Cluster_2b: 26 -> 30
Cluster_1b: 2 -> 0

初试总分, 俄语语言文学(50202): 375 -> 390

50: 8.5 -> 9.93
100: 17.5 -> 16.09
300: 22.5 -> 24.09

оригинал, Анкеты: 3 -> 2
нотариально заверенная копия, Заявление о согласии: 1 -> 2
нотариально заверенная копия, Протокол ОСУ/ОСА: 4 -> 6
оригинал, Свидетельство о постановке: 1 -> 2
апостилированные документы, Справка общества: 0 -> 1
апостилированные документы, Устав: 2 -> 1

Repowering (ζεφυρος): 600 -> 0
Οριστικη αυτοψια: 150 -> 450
****
Review the material and copy each line in which the word "нотариально" appears.

* _Answer section_:
нотариально заверенная копия, Заявление о согласии: 1 -> 2
нотариально заверенная копия, Протокол ОСУ/ОСА: 4 -> 6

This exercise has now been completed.